== Segment start ==

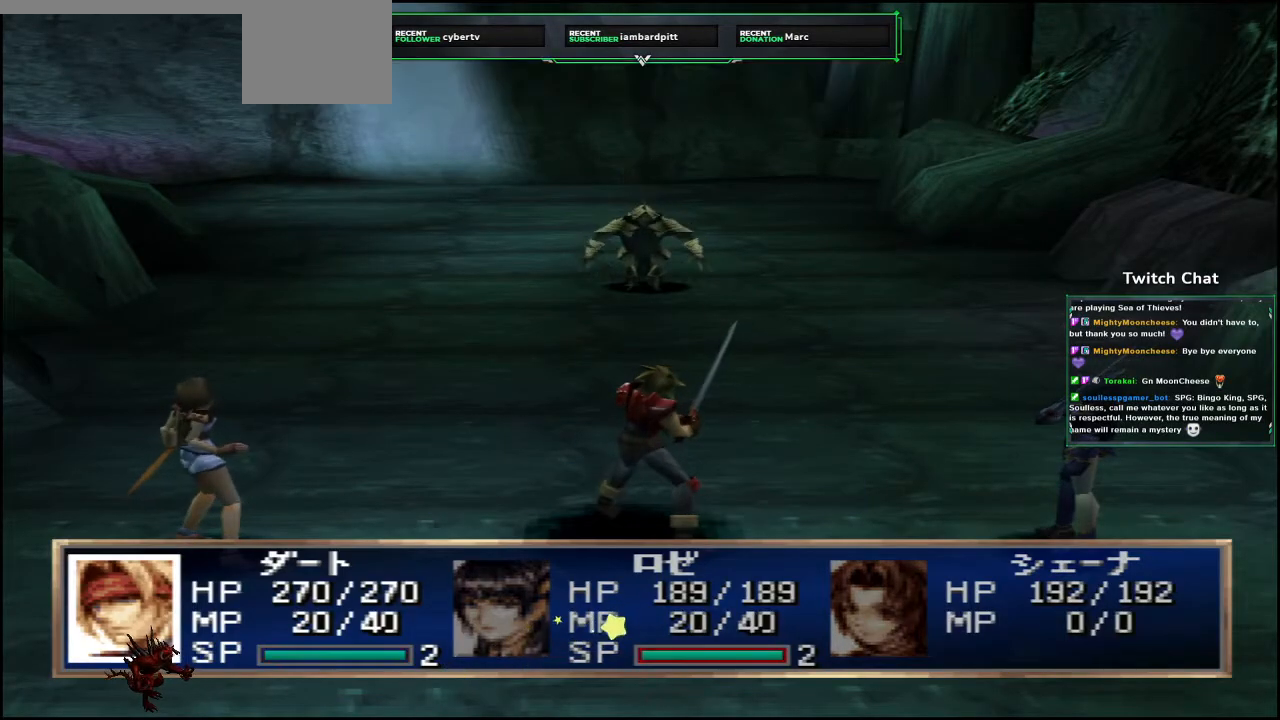
{"dt_ms": 1000, "buttons": [], "left_stick": "center", "right_stick": "center"}
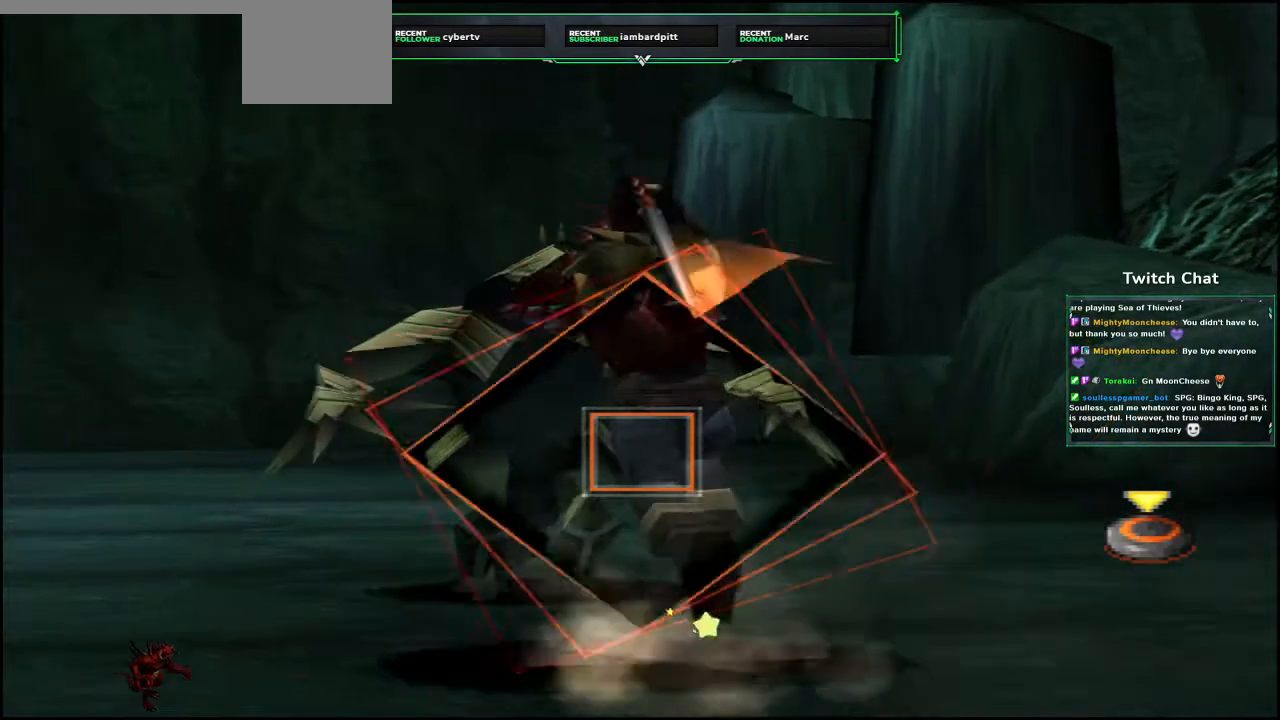
{"dt_ms": 500, "buttons": [], "left_stick": "center", "right_stick": "center", "events": [[133, "CIRCLE", "down"], [383, "CIRCLE", "up"]]}
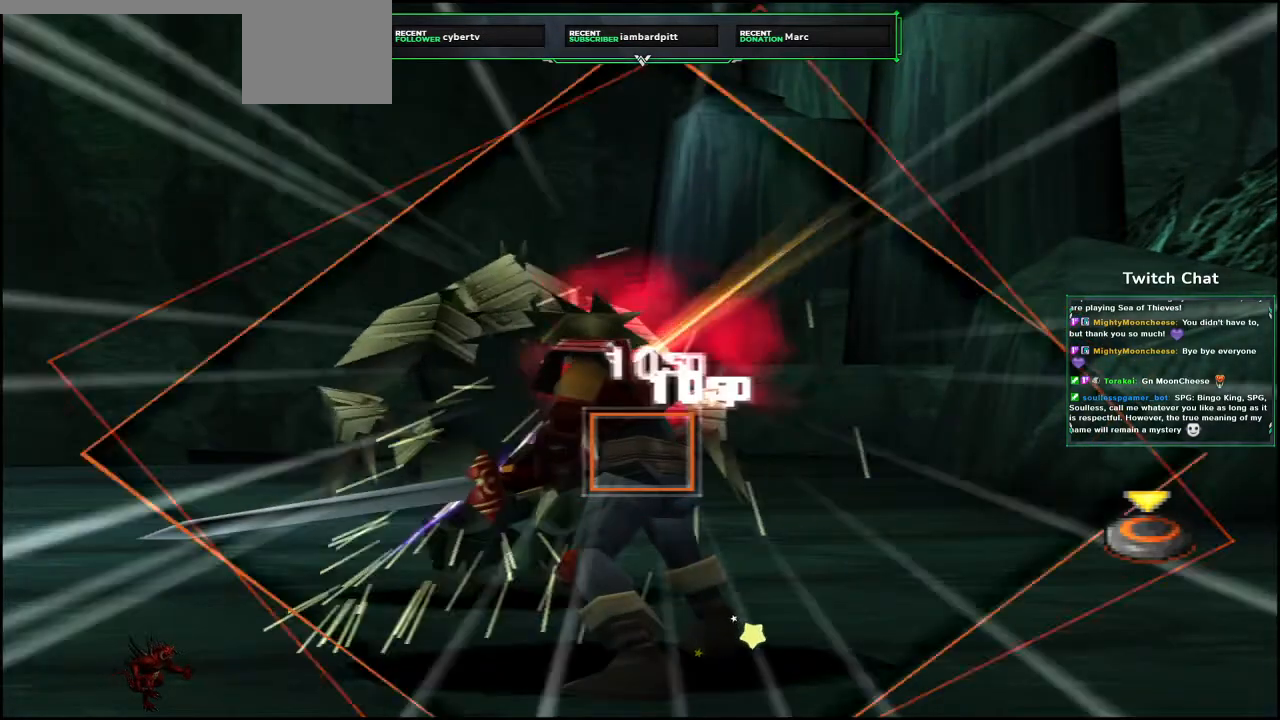
{"dt_ms": 500, "buttons": [], "left_stick": "center", "right_stick": "center", "events": []}
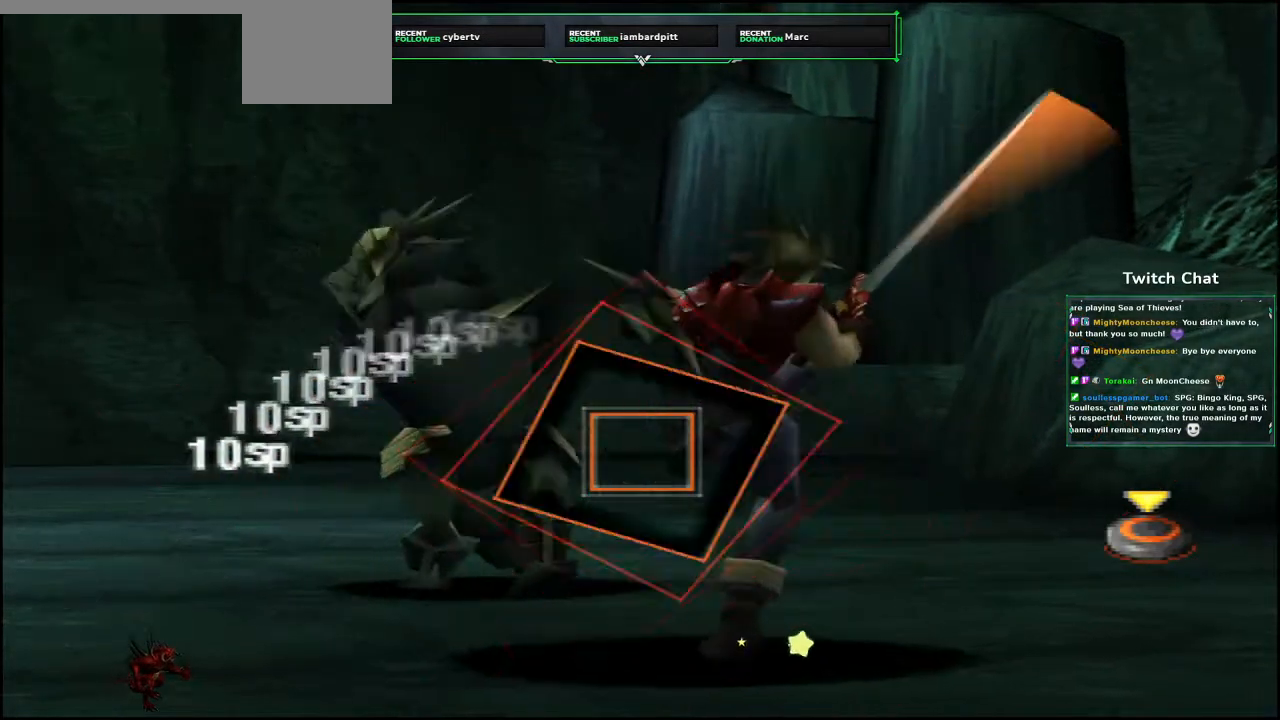
{"dt_ms": 1000, "buttons": [], "left_stick": "center", "right_stick": "up-right"}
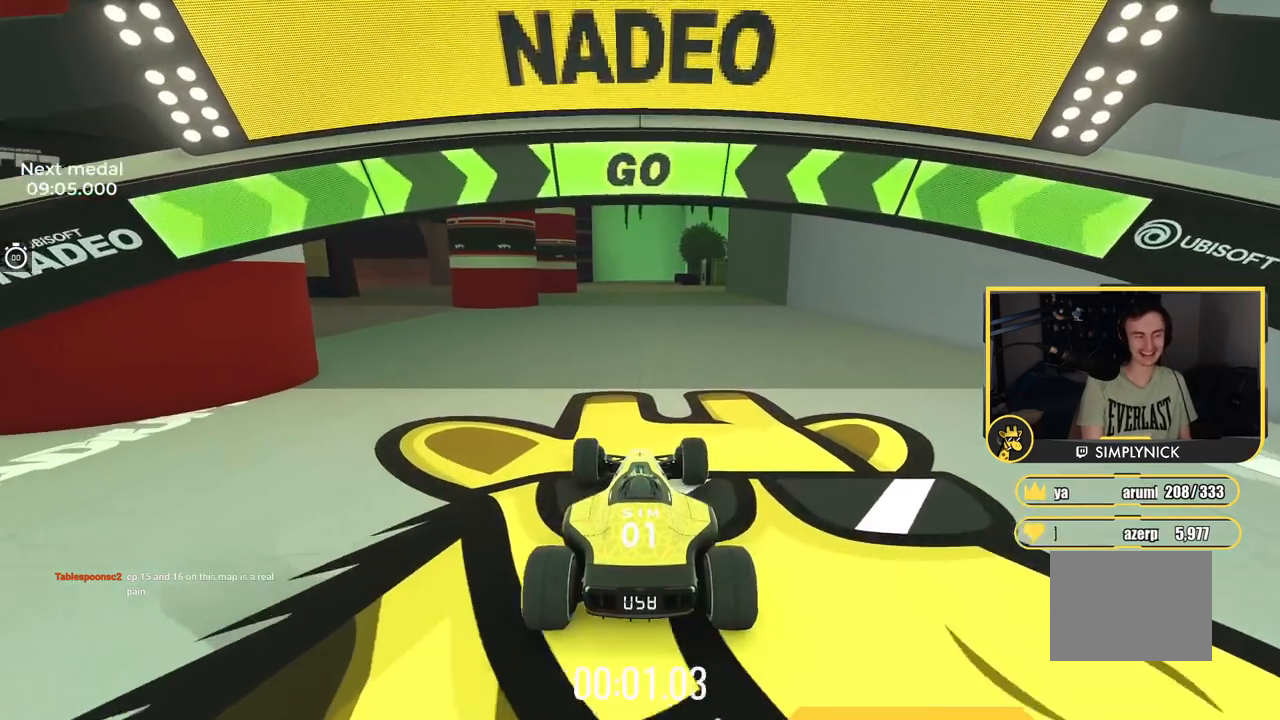
Gameplay with keyboard; each line is a JSON object with the keys held at the frame after it. "events" lists presses ("down") and releases ("up") of "down", "left", "right" and "up" between this image and that frame as [ms after this image, input, new state], when the widget could be followed in between. No other keys are recorded. Mouse input is not recorded.
{"keys": ["up"], "events": [[117, "left", "up"]]}
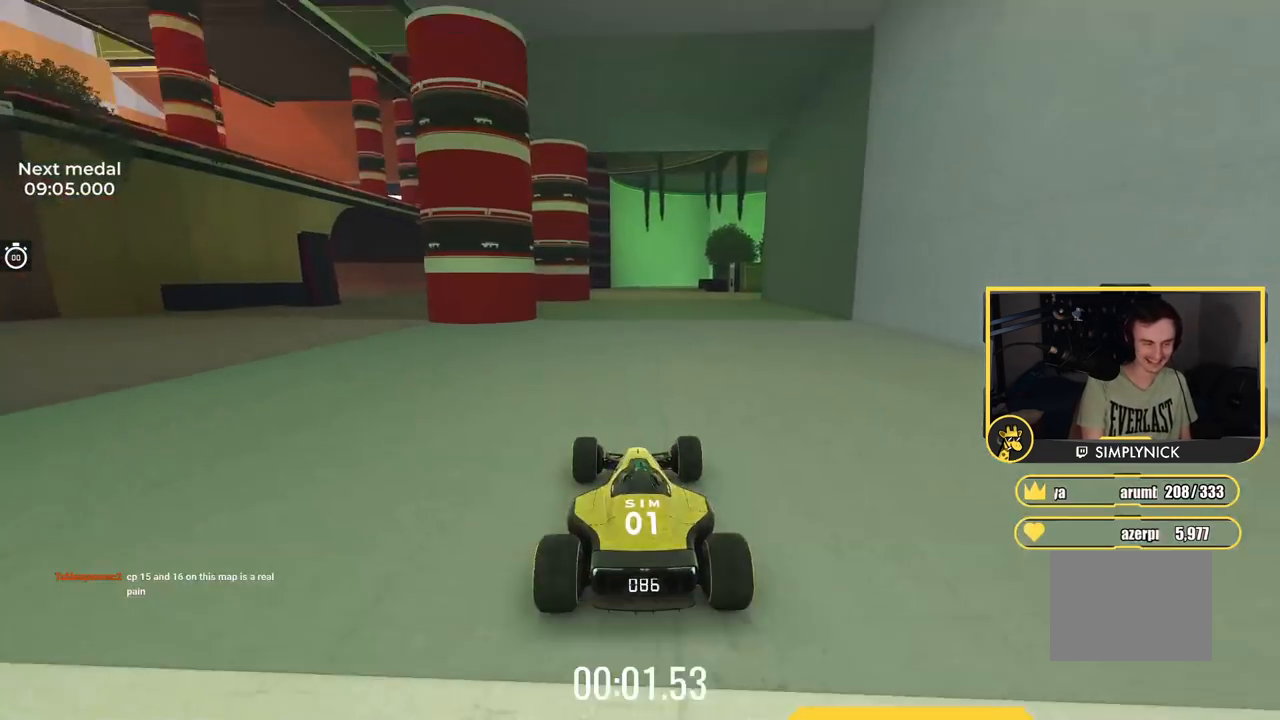
{"keys": ["left", "up"], "events": [[367, "left", "down"]]}
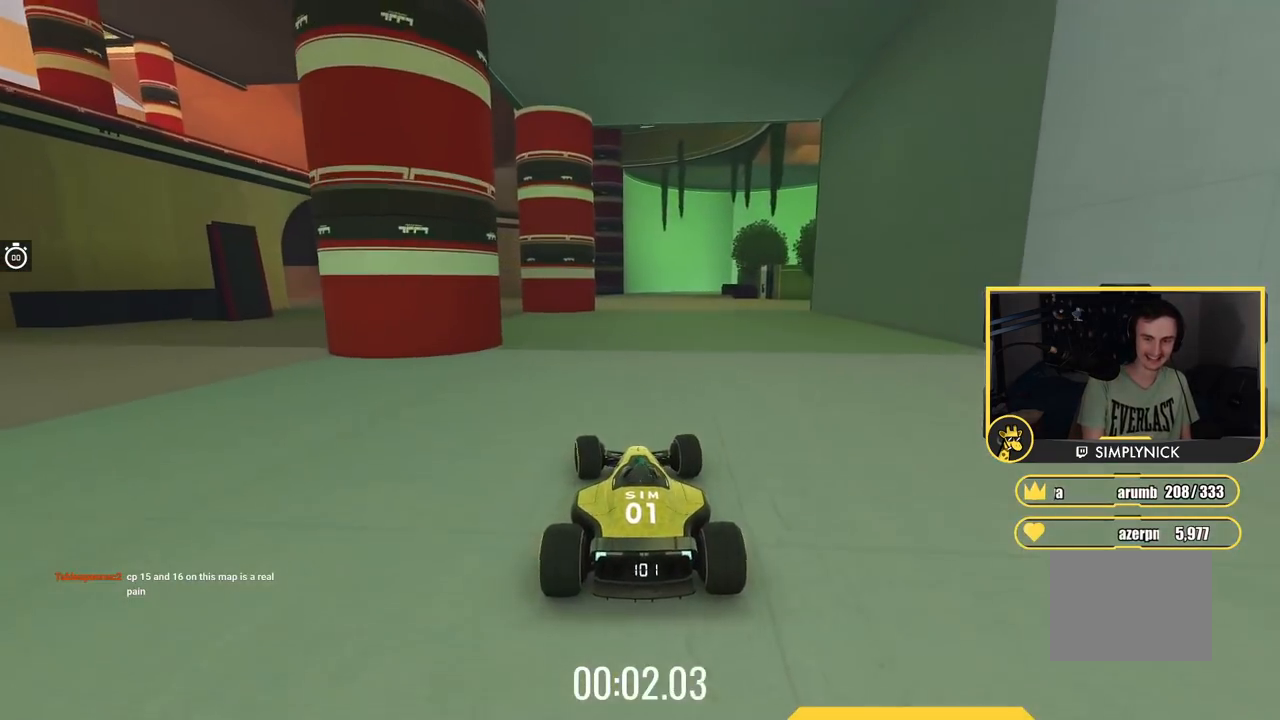
{"keys": ["left", "up"], "events": []}
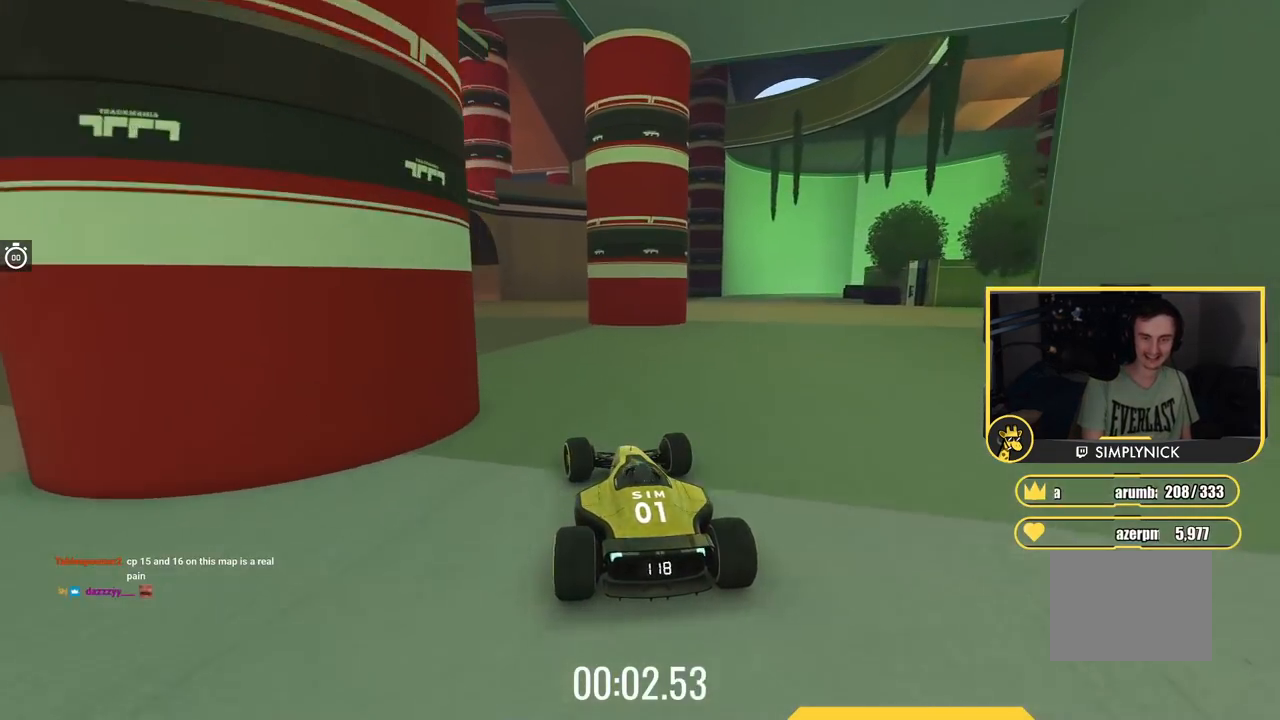
{"keys": ["left", "up"], "events": []}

== Segment end ==

▶ REQUIREMENT
If an entry holds a picture, skip the picture and print the rest of the data exactly.

▶ REPLY
{"dt_ms": 1000, "buttons": [], "left_stick": "center", "right_stick": "center"}
{"dt_ms": 500, "buttons": [], "left_stick": "center", "right_stick": "center", "events": [[133, "CIRCLE", "down"], [383, "CIRCLE", "up"]]}
{"dt_ms": 500, "buttons": [], "left_stick": "center", "right_stick": "center", "events": []}
{"dt_ms": 1000, "buttons": [], "left_stick": "center", "right_stick": "up-right"}
Gameplay with keyboard; each line is a JSON object with the keys held at the frame after it. "events" lists presses ("down") and releases ("up") of "down", "left", "right" and "up" between this image and that frame as [ms after this image, input, new state], when the widget could be followed in between. No other keys are recorded. Mouse input is not recorded.
{"keys": ["up"], "events": [[117, "left", "up"]]}
{"keys": ["left", "up"], "events": [[367, "left", "down"]]}
{"keys": ["left", "up"], "events": []}
{"keys": ["left", "up"], "events": []}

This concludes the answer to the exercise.